Mais celui-ci semblait
maintenant plongé dans une douloureuse rêverie, dont G connaissait
parfaitement la teneur. En effet, chacune de leurs discussions les ramenait
toujours immanquablement à leurs « protégés ».
Durant la guerre,
Heero et Duo s’étaient profondément liés au point
d’envisager la vie commune une fois la paix établie. Leurs mentors
respectifs avaient vu d’un très mauvais oeil cette union qu’ils
mettaient sur le compte de leur jeune âge et de leur inexpérience
en matière d’amour.

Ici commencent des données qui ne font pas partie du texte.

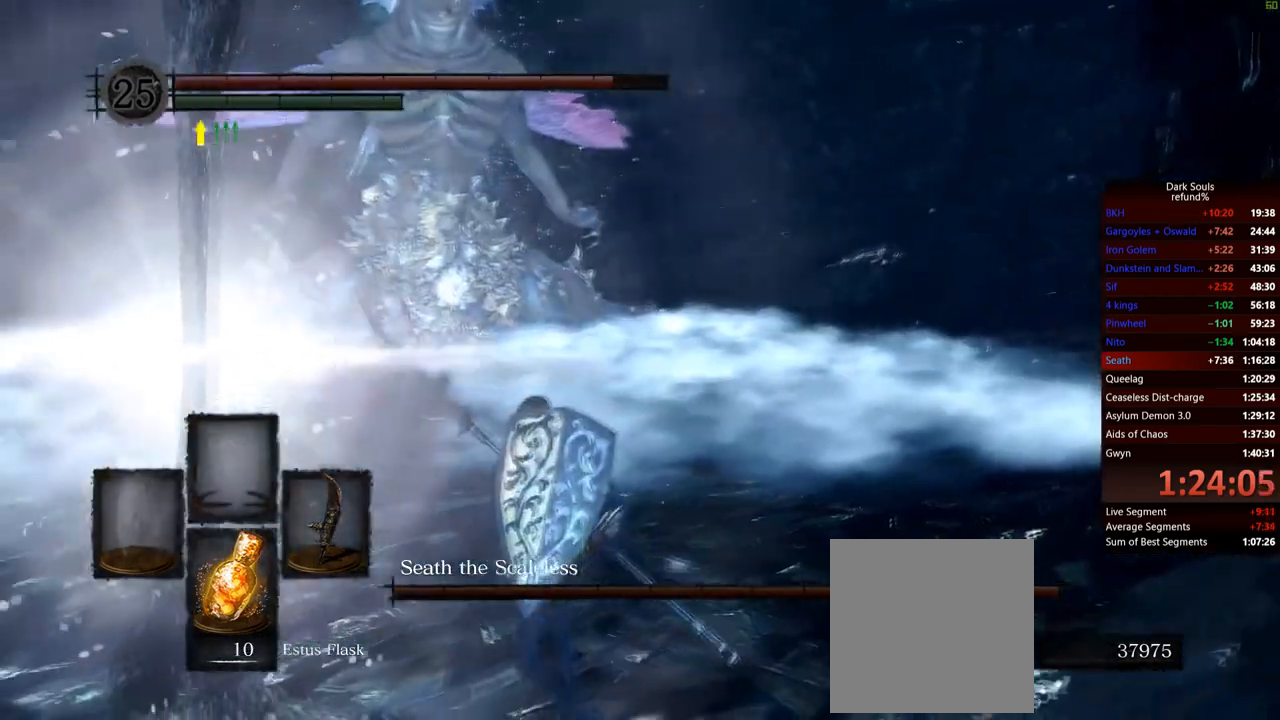
{"buttons": [], "left_stick": "center", "right_stick": "up-right", "events": [[184, "right_stick", "center"], [484, "right_stick", "up-right"]]}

Duo s’était alors vivement emporté
devant cette réprobation :
- Vous avez déjà
ruiné notre jeunesse en faisant de nous des terroristes et des assassins.
Nous ne vous laisserons pas gâcher aussi le reste de notre vie.
Chaque mot prononcé
par l’Américain s’était enfoncé comme un poignard
dans le coeur de G, qui n’avait pourtant rien laissé paraître
de sa déception. Il s’était tourné vers J, guettant
et redoutant sa réaction. Mais celui-ci s’était contenté
de regarder fixement son élève et de lui demander froidement :
- Heero ?
L’interpellé
n’avait même pas cillé sous le ton accusateur de son mentor.

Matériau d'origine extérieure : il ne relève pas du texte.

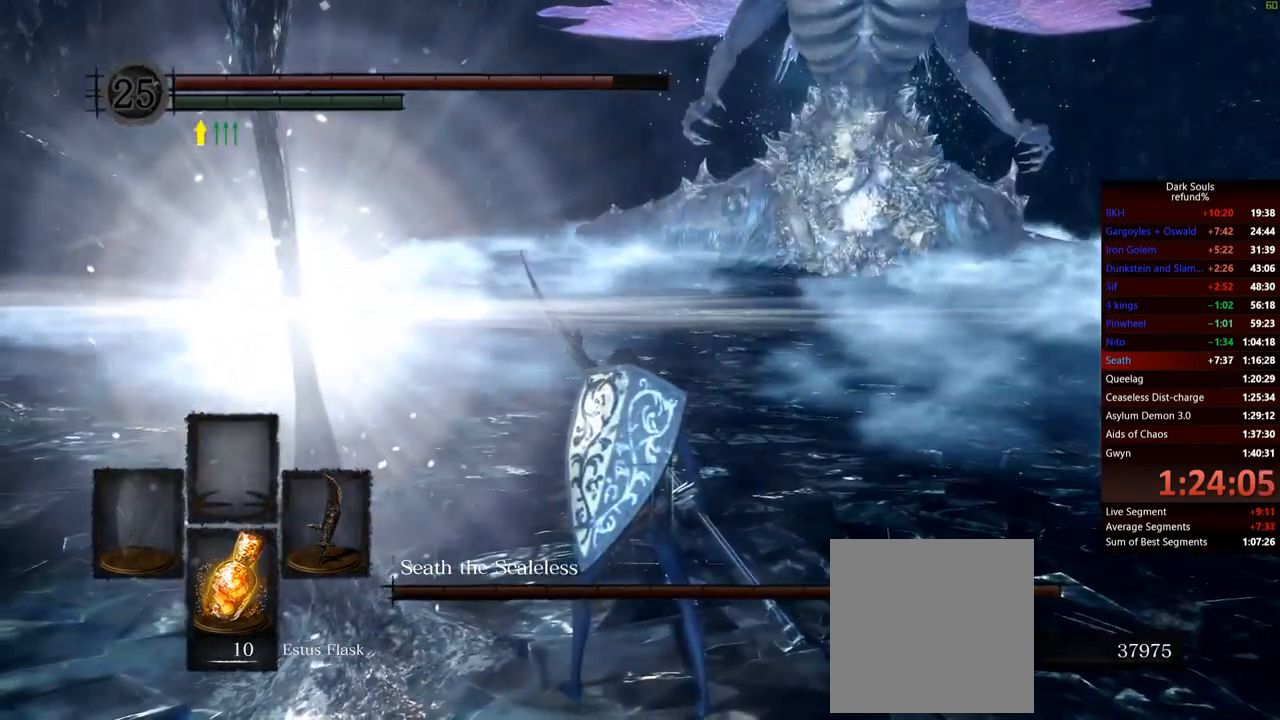
{"buttons": [], "left_stick": "center", "right_stick": "center", "events": [[100, "right_stick", "center"]]}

Mieux même, il lui avait retourné un regard plus glacial encore.
Il s’était saisi maladroitement de la main de Duo tout proche de
lui.
- J’ai décidé
de suivre enfin mes émotions.
Il avait semblé
à G apercevoir furtivement une ombre de déception et de résignation
passer sur le visage du professeur, mais une telle démonstration même
fugitive de sentiments ressemblait tellement peu à J qu’il pensa
avoir rêvé.
Toujours main dans la main, Duo avait tiré doucement Heero à lui
et tous deux avaient quitté la pièce sans même un regard
en arrière, tournant définitivement le dos à leur passé
guerrier.
Cela s’était
passé presque dix ans auparavant et aucun des deux scientifiques ne les
avait jamais revus. Ils avaient bien des nouvelles indirectes de temps en temps,
mais seulement par ouï-dire. Tous deux souffraient de cette situation même
s’ils ne l’évoquaient pas ouvertement, par pudeur mais surtout
par principe.
Quelques mois
plus tôt, G avait appris par hasard qu’Heero et Duo souhaitaient
adopter un enfant pour concrétiser leur amour. Et voilà qu’aujourd’hui,
après maints efforts, leur désir le plus cher allait enfin se
réaliser. Malgré leur passé difficile, les deux jeunes
hommes pouvaient maintenant fonder une famille. Et réussir là
où eux-même avaient échoué.
- Non, c’est
faux, nous n’avons pas totalement échoué.
J tiqua de nouveau
et scruta curieusement G, se demandant comment son ami avait pu lire ainsi dans
son âme.
- Tu as parlé
à haute voix, expliqua celui-ci avec un petit sourire amusé devant
l’interrogation muette mais perplexe de J.
Tous deux se regardèrent
fixement durant un temps interminable, échangeant silencieusement nombre
de sentiments contradictoires pour lesquels la parole était superflue.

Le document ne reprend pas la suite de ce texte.